Version-Release number of selected component (if applicable):
- ovirt-engine-3.6.0.3-1.fc22.noarch
- vdsm master 770f6d251616f3e0d18242a48f286b1d37d68149
- libvirt-daemon-1.2.17-13.el7_2.4.x86_64

How reproducible:
Always

Steps to Reproduce:
1. Perform live storage migration

Actual results:
Migration fails, libvirt block jobs left running

Expected results:
block job aborted, migration suceeds

Additional info:

Issue appeared after adding rhel-7.z repo to host and updating host.

Todo:

- add logs showing libvirt response
- check with more recent engine
- check with older libvirt

Comment 1 Nir Soffer 2016-04-11 16:49:26 UTC
Reproducing is tricky, I improved the relevant logging and tried to reproduce
it again to understand what do we get from libvirt, but I cannot reproduce it.

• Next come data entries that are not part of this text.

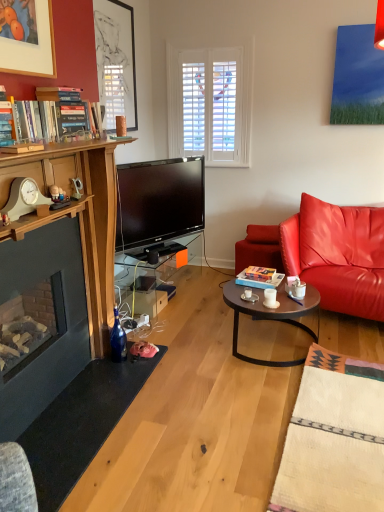
Question: Should I look upward or downward to see wooden round table at center?

Choices:
 (A) down
 (B) up

Answer: (A)

Question: Is white ceramic mug at center not inside hardcover books at left, which is the first book from front to back?

Choices:
 (A) no
 (B) yes

Answer: (B)

Question: Is white ceramic mug at center positioned behind hardcover books at left, the second book in the bottom-to-top sequence?

Choices:
 (A) yes
 (B) no

Answer: (A)

Question: Is white ceramic mug at center at the right side of hardcover books at left, which is the first book from front to back?

Choices:
 (A) no
 (B) yes

Answer: (B)

Question: Is white ceramic mug at center to the left of hardcover books at left, acting as the 1th book starting from the top, from the viewer's perspective?

Choices:
 (A) yes
 (B) no

Answer: (B)

Question: Is white ceramic mug at center directly adjacent to hardcover books at left, acting as the 1th book starting from the top?

Choices:
 (A) no
 (B) yes

Answer: (A)

Question: Considering the relative sizes of white ceramic mug at center and hardcover books at left, which appears as the first book when viewed from the left, in the image provided, is white ceramic mug at center smaller than hardcover books at left, which appears as the first book when viewed from the left,?

Choices:
 (A) yes
 (B) no

Answer: (A)

Question: Is there a large distance between blue glass bottle at lower left and hardcover book at center, the 1th book in the back-to-front sequence?

Choices:
 (A) yes
 (B) no

Answer: (B)

Question: From a real-world perspective, is blue glass bottle at lower left on top of hardcover book at center, acting as the first book starting from the right?

Choices:
 (A) yes
 (B) no

Answer: (B)

Question: Does blue glass bottle at lower left have a lesser height compared to hardcover book at center, which is the 2th book from front to back?

Choices:
 (A) yes
 (B) no

Answer: (B)

Question: Can you confirm if blue glass bottle at lower left is positioned to the right of hardcover book at center, the first book when ordered from bottom to top?

Choices:
 (A) no
 (B) yes

Answer: (A)

Question: From the image's perspective, would you say blue glass bottle at lower left is shown under hardcover book at center, the 1th book in the back-to-front sequence?

Choices:
 (A) no
 (B) yes

Answer: (B)

Question: Does blue glass bottle at lower left turn towards hardcover book at center, acting as the first book starting from the right?

Choices:
 (A) no
 (B) yes

Answer: (A)

Question: Does transparent glass table at center have a lesser height compared to hardcover book at center, marked as the 2th book in a top-to-bottom arrangement?

Choices:
 (A) yes
 (B) no

Answer: (B)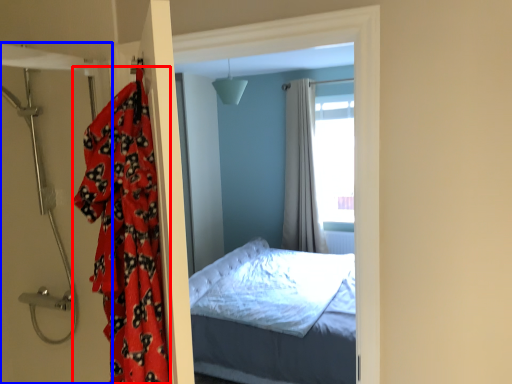
Question: Which object is closer to the camera taking this photo, blanket (highlighted by a red box) or door (highlighted by a blue box)?

Choices:
 (A) blanket
 (B) door

Answer: (A)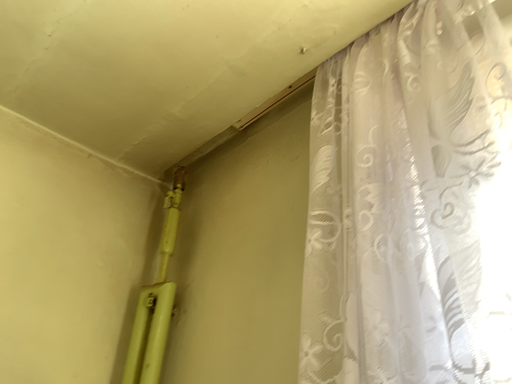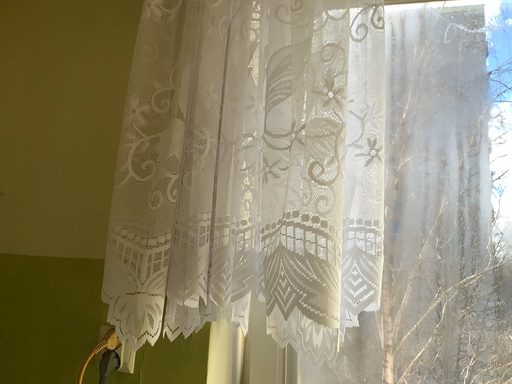
Question: How did the camera likely rotate when shooting the video?

Choices:
 (A) rotated upward
 (B) rotated downward

Answer: (B)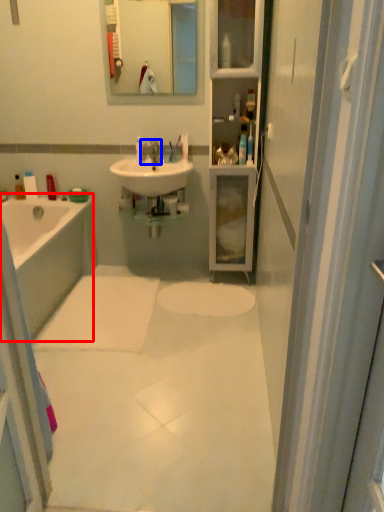
Question: Which point is further to the camera, bathtub (highlighted by a red box) or tap (highlighted by a blue box)?

Choices:
 (A) bathtub
 (B) tap

Answer: (B)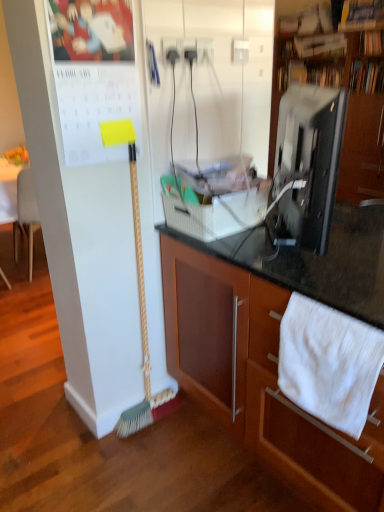
Question: From a real-world perspective, is green bristle broom at left beneath black glossy monitor at upper right?

Choices:
 (A) no
 (B) yes

Answer: (B)

Question: Is green bristle broom at left turned away from black glossy monitor at upper right?

Choices:
 (A) yes
 (B) no

Answer: (B)

Question: From the image's perspective, would you say green bristle broom at left is positioned over black glossy monitor at upper right?

Choices:
 (A) no
 (B) yes

Answer: (A)

Question: Considering the relative sizes of green bristle broom at left and black glossy monitor at upper right in the image provided, is green bristle broom at left thinner than black glossy monitor at upper right?

Choices:
 (A) yes
 (B) no

Answer: (A)

Question: From a real-world perspective, is green bristle broom at left physically above black glossy monitor at upper right?

Choices:
 (A) yes
 (B) no

Answer: (B)

Question: Considering the positions of point (306, 58) and point (370, 286), is point (306, 58) closer or farther from the camera than point (370, 286)?

Choices:
 (A) closer
 (B) farther

Answer: (B)

Question: Relative to wooden cabinet at center, which ranks as the 1th cabinetry in front-to-back order, is black glossy cabinet at upper right, which is the first cabinetry from back to front, in front or behind?

Choices:
 (A) front
 (B) behind

Answer: (B)

Question: From the image's perspective, is black glossy cabinet at upper right, positioned as the second cabinetry in bottom-to-top order, positioned above or below wooden cabinet at center, the 2th cabinetry in the back-to-front sequence?

Choices:
 (A) above
 (B) below

Answer: (A)

Question: In terms of size, does black glossy cabinet at upper right, positioned as the second cabinetry in bottom-to-top order, appear bigger or smaller than wooden cabinet at center, the 2th cabinetry in the back-to-front sequence?

Choices:
 (A) big
 (B) small

Answer: (A)

Question: Is point (339, 466) positioned closer to the camera than point (359, 355)?

Choices:
 (A) farther
 (B) closer

Answer: (A)

Question: Is wooden cabinet at center, acting as the second cabinetry starting from the top, spatially inside white cotton towel at lower right, or outside of it?

Choices:
 (A) outside
 (B) inside

Answer: (A)

Question: In terms of size, does wooden cabinet at center, acting as the second cabinetry starting from the top, appear bigger or smaller than white cotton towel at lower right?

Choices:
 (A) small
 (B) big

Answer: (B)

Question: Considering the positions of wooden cabinet at center, which is the 1th cabinetry from bottom to top, and white cotton towel at lower right in the image, is wooden cabinet at center, which is the 1th cabinetry from bottom to top, wider or thinner than white cotton towel at lower right?

Choices:
 (A) thin
 (B) wide

Answer: (B)

Question: Based on their positions, is white cotton towel at lower right located to the left or right of green bristle broom at left?

Choices:
 (A) right
 (B) left

Answer: (A)

Question: Is point (299, 295) closer or farther from the camera than point (145, 342)?

Choices:
 (A) farther
 (B) closer

Answer: (B)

Comment 2 Tal Nisan 2016-04-14 08:27:33 UTC
Nir, what are you doing with this bug? You wrote it's always reproducible and then you could not reproduce

Comment 3 Nir Soffer 2016-04-14 08:34:54 UTC
(In reply to Tal Nisan from comment #2)
> Nir, what are you doing with this bug? You wrote it's always reproducible
> and then you could not reproduce

I could reproduce it 2-3 times, and then I could not. We need more time to 
investigate this.

Comment 4 Nir Soffer 2016-04-20 20:42:22 UTC
Tested again with fresh install on ovirt-engine (3.6.4.1-1.el7.centos) and
updated rhel 7.2 hosts with vdsm master + https://gerrit.ovirt.org/56110.

Cannot reproduce. The attached patch improve logging so it this happens again,
we will have more info on the failure.

Comment 5 Yaniv Lavi 2016-05-02 11:35:02 UTC
Closing as works for me, please reopen if this happens again.